• [Instruction]: Transcribe the following entries letter for letter, without the pictures.

Extracted page text data

━━━

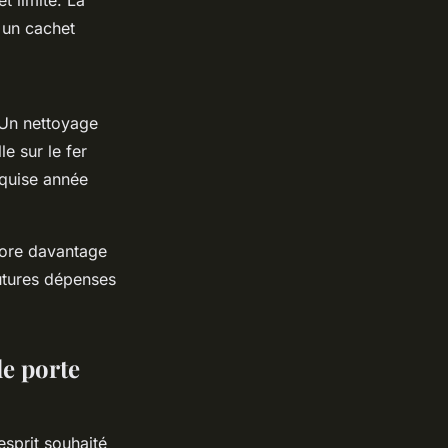
 limité. La
 un cachet
 Un nettoyage
le sur le fer
rquise année
core davantage
futures dépenses
de porte
esprit souhaité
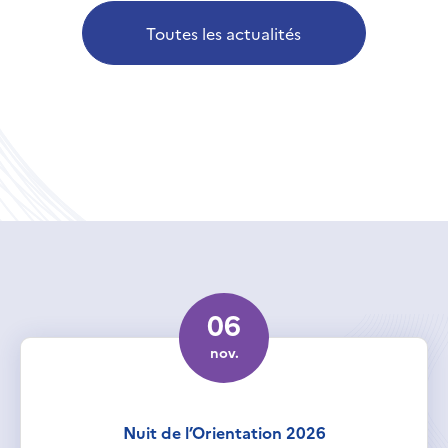
Toutes les actualités
06
nov.
Nuit de l’Orientation 2026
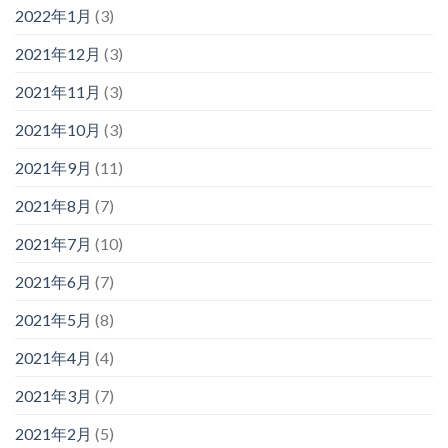
2022年1月
(3)
2021年12月
(3)
2021年11月
(3)
2021年10月
(3)
2021年9月
(11)
2021年8月
(7)
2021年7月
(10)
2021年6月
(7)
2021年5月
(8)
2021年4月
(4)
2021年3月
(7)
2021年2月
(5)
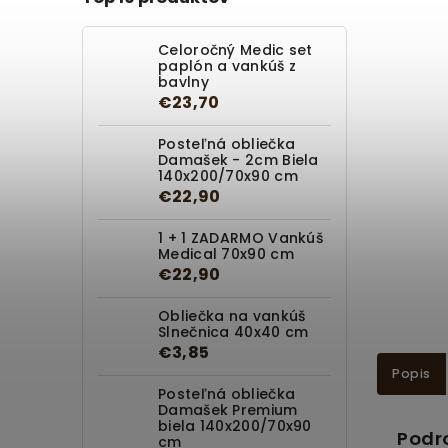
Celoročný Medic set
paplón a vankúš z
bavlny
€23,70
Posteľná obliečka
Damašek - 2cm Biela
140x200/70x90 cm
€22,90
1 + 1 ZADARMO Vankúš
Medical 70x90 cm
€22,90
Obliečka na vankúš
Slnečnica 40x40 cm
€3,85
Popis
Posteľná obliečka
Damašek Premium
biela 140x200/70x90
Podr
cm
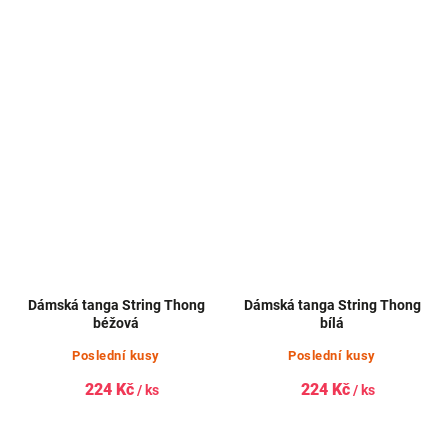
Dámská tanga String Thong
Dámská tanga String Thong
béžová
bílá
Poslední kusy
Poslední kusy
224 Kč
224 Kč
/ ks
/ ks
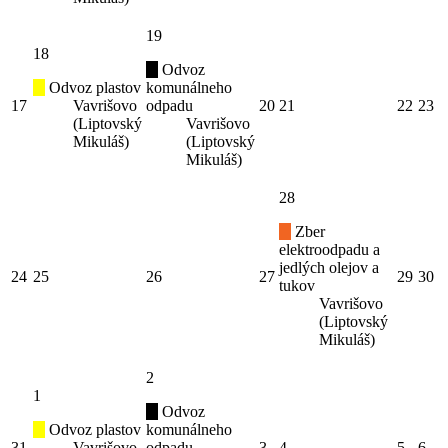
19
18
Odvoz
Odvoz plastov
komunálneho
17
Vavrišovo
odpadu
20
21
22
23
(Liptovský
Vavrišovo
Mikuláš)
(Liptovský
Mikuláš)
28
Zber
elektroodpadu a
jedlých olejov a
24
25
26
27
29
30
tukov
Vavrišovo
(Liptovský
Mikuláš)
2
1
Odvoz
Odvoz plastov
komunálneho
31
Vavrišovo
odpadu
3
4
5
6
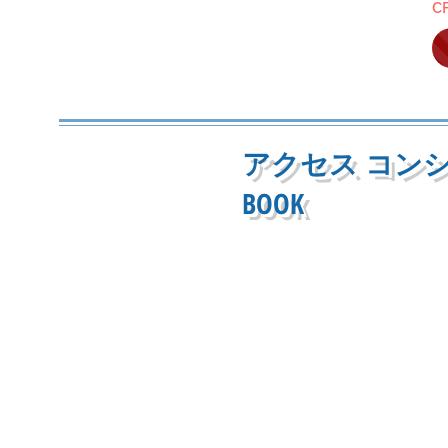
C
アクセス コン
BOOK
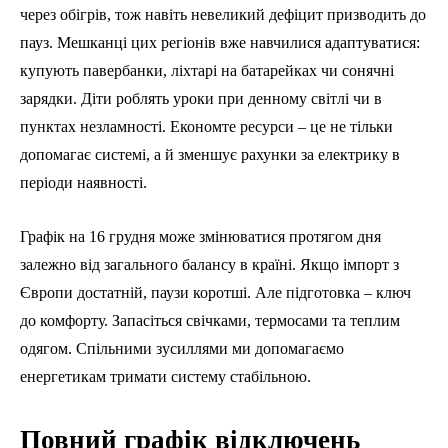
через обігрів, тож навіть невеликий дефіцит призводить до
пауз. Мешканці цих регіонів вже навчилися адаптуватися:
купують павербанки, ліхтарі на батарейках чи сонячні
зарядки. Діти роблять уроки при денному світлі чи в
пунктах незламності. Економте ресурси – це не тільки
допомагає системі, а й зменшує рахунки за електрику в
періоди наявності.
Графік на 16 грудня може змінюватися протягом дня
залежно від загального балансу в країні. Якщо імпорт з
Європи достатній, паузи коротші. Але підготовка – ключ
до комфорту. Запасіться свічками, термосами та теплим
одягом. Спільними зусиллями ми допомагаємо
енергетикам тримати систему стабільною.
Повний графік відключень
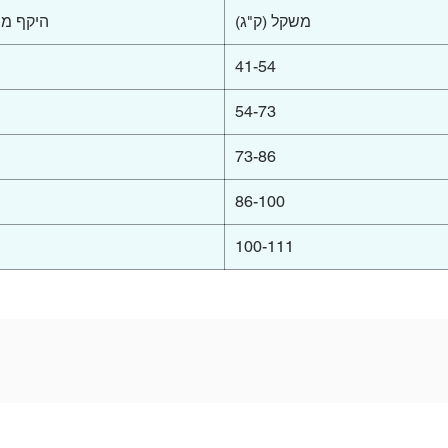
משקל (ק"ג)
היקף מו
41-54
54-73
73-86
86-100
100-111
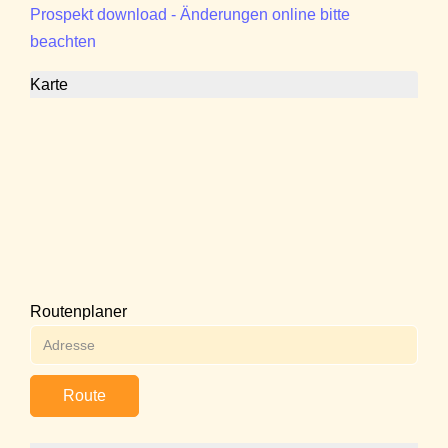
Prospekt download - Änderungen online bitte
beachten
Karte
Routenplaner
Route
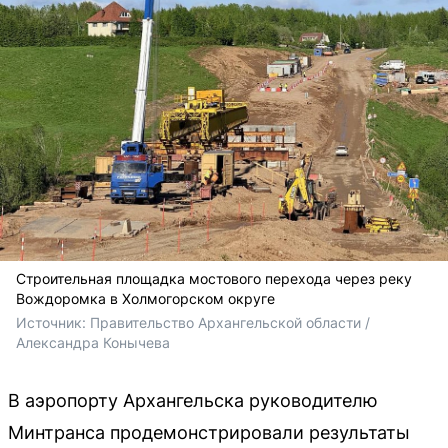
Строительная площадка мостового перехода через реку
Вождоромка в Холмогорском округе
Источник: 
Правительство Архангельской области / 
Александра Конычева
В аэропорту Архангельска руководителю
Минтранса продемонстрировали результаты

━━━

• [Result]:
 limité. La
 un cachet
 Un nettoyage
le sur le fer
rquise année
core davantage
futures dépenses
de porte
esprit souhaité
Toutes les actualités
06
nov.
Nuit de l’Orientation 2026
2022年1月
(3)
2021年12月
(3)
2021年11月
(3)
2021年10月
(3)
2021年9月
(11)
2021年8月
(7)
2021年7月
(10)
2021年6月
(7)
2021年5月
(8)
2021年4月
(4)
2021年3月
(7)
2021年2月
(5)
Celoročný Medic set
paplón a vankúš z
bavlny
€23,70
Posteľná obliečka
Damašek - 2cm Biela
140x200/70x90 cm
€22,90
1 + 1 ZADARMO Vankúš
Medical 70x90 cm
€22,90
Obliečka na vankúš
Slnečnica 40x40 cm
€3,85
Popis
Posteľná obliečka
Damašek Premium
biela 140x200/70x90
Podr
cm
Dámská tanga String Thong
Dámská tanga String Thong
béžová
bílá
Poslední kusy
Poslední kusy
224 Kč
224 Kč
/ ks
/ ks
19
18
Odvoz
Odvoz plastov
komunálneho
17
Vavrišovo
odpadu
20
21
22
23
(Liptovský
Vavrišovo
Mikuláš)
(Liptovský
Mikuláš)
28
Zber
elektroodpadu a
jedlých olejov a
24
25
26
27
29
30
tukov
Vavrišovo
(Liptovský
Mikuláš)
2
1
Odvoz
Odvoz plastov
komunálneho
31
Vavrišovo
odpadu
3
4
5
6
C
アクセス コン
BOOK
через обігрів, тож навіть невеликий дефіцит призводить до
пауз. Мешканці цих регіонів вже навчилися адаптуватися:
купують павербанки, ліхтарі на батарейках чи сонячні
зарядки. Діти роблять уроки при денному світлі чи в
пунктах незламності. Економте ресурси – це не тільки
допомагає системі, а й зменшує рахунки за електрику в
періоди наявності.
Графік на 16 грудня може змінюватися протягом дня
залежно від загального балансу в країні. Якщо імпорт з
Європи достатній, паузи коротші. Але підготовка – ключ
до комфорту. Запасіться свічками, термосами та теплим
одягом. Спільними зусиллями ми допомагаємо
енергетикам тримати систему стабільною.
Повний графік відключень
משקל (ק"ג)
היקף מו
41-54
54-73
73-86
86-100
100-111
Prospekt download - Änderungen online bitte
beachten
Karte
Routenplaner
Route
Строительная площадка мостового перехода через реку
Вождоромка в Холмогорском округе
Источник: 
Правительство Архангельской области / 
Александра Конычева
В аэропорту Архангельска руководителю
Минтранса продемонстрировали результаты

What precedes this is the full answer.